Segundo a organização, o Conselho Superior do Ministério Público (CSMP) decidiu suspender por quatro meses o procurador Rogério Viegas Vicente, no âmbito de um processo disciplinar instaurado na sequência de uma queixa apresentada em julho de 2025 pela vítima, representada pelos advogados da JU,S.

De acordo com o extrato da Deliberação, de 5 de maio de 2026, publicada no Jornal da República a 12 de junho, o procurador da República de 2.ª classe, colocado no Gabinete Central de Combate à Corrupção e Criminalidade Organizada, foi sancionado, no âmbito do Processo Disciplinar “com a pena disciplinar de suspensão do exercício de funções pelo período de 120 (cento e vinte) dias”.

Segundo a vítima, citada no comunicado da JU,S, o assédio sexual foi cometido em março de 2025 no interior de uma viatura do Ministério Público, em horário de serviço, tendo o procurador usado a sua posição para se aproveitar dela e, posteriormente, tentado oferecer-lhe dinheiro e ameaçado mandá-la prender para que não apresentasse queixa.

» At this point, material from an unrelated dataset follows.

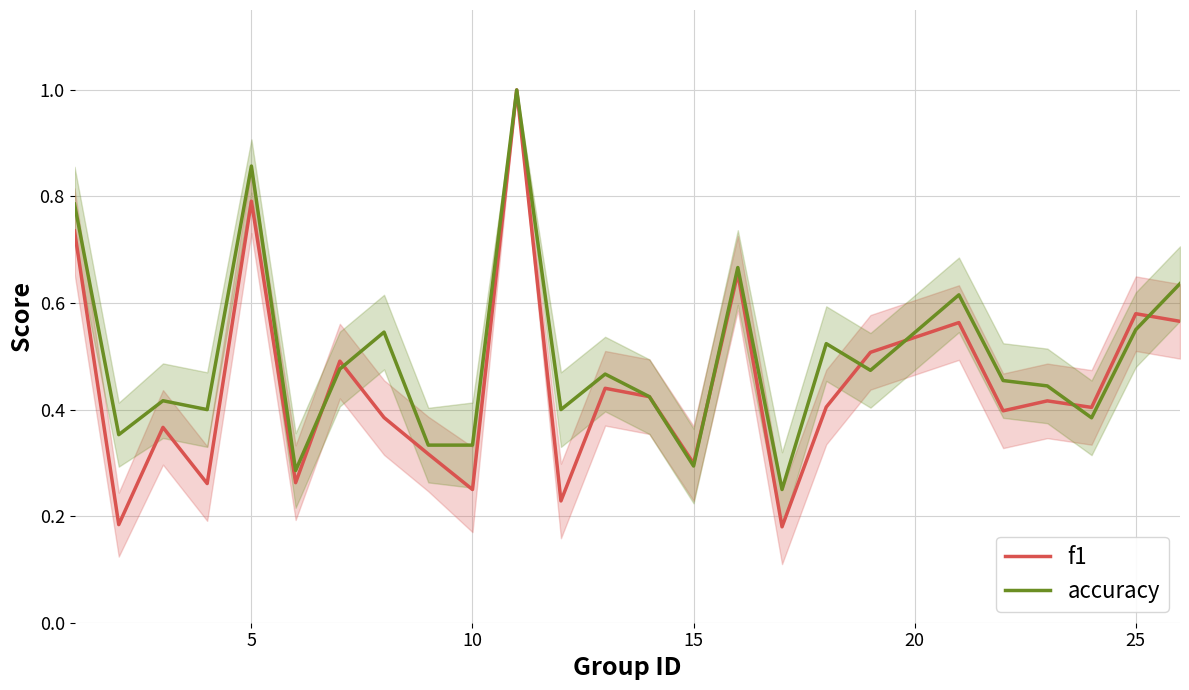

True or false: accuracy has a value of 0.9 at 25.

False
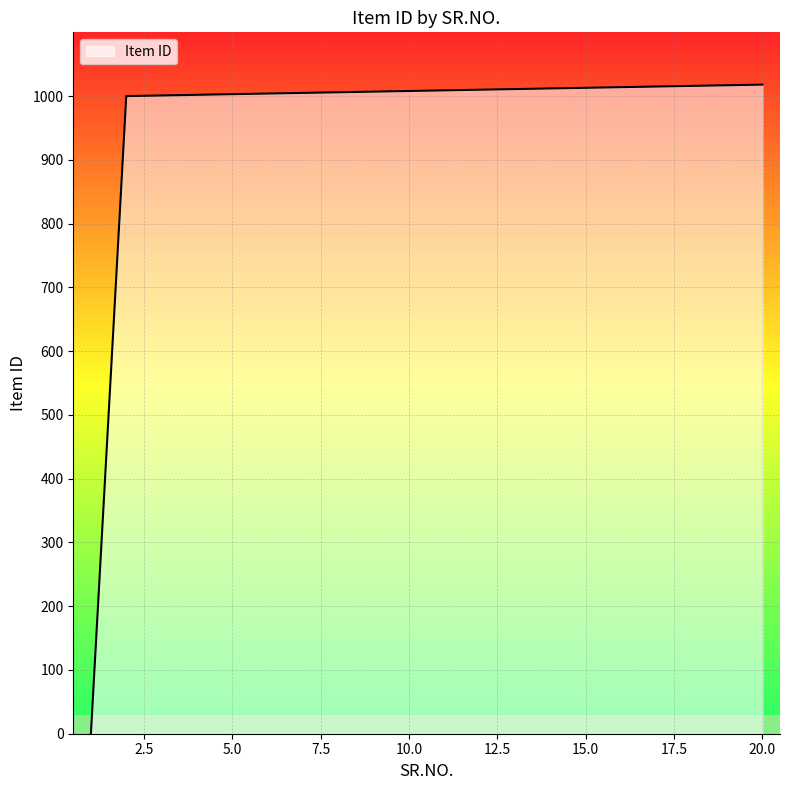

What is the change in value from 5 to 11?

+6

“Estamos razoavelmente satisfeitos por, finalmente, existir uma decisão disciplinar. Demorou demasiado tempo – mas reconhecemos que os membros do Conselho Superior do Ministério Público demonstraram coragem ao decidirem, por fim, aplicar uma sanção a um procurador que violou os seus deveres fundamentais ao cometer assédio sexual contra uma pessoa”, afirmou Maria Agnes Bere, co-diretora e advogada da JU,S, citada no comunicado.

A organização defende que a conduta deveria ter sido classificada como “muito grave” à luz do Estatuto do Ministério Público, comparando o caso com a suspensão de dois anos aplicada a um docente universitário por uma conduta considerada menos grave.

O comunicado denuncia ainda que a vítima não foi reconhecida como tendo posição no processo disciplinar e que, durante o mesmo período, se tornou arguida num processo-crime instaurado por alegações do procurador – processo que viria a ser arquivado por falta de indícios.

A JU,S afirma ter solicitado formalmente o relatório do processo disciplinar, para avaliar se recorre aos tribunais quanto à proporcionalidade da sanção, e diz continuar a apoiar a vítima no processo-crime, ainda em fase de inquérito.

A organização refere um segundo caso, pendente há quase dois anos no Conselho Superior da Magistratura Judicial, envolvendo alegações de assédio sexual contra um juiz do Tribunal de Recurso, e admite ponderar ação judicial para compelir aquele Conselho a concluir o processo.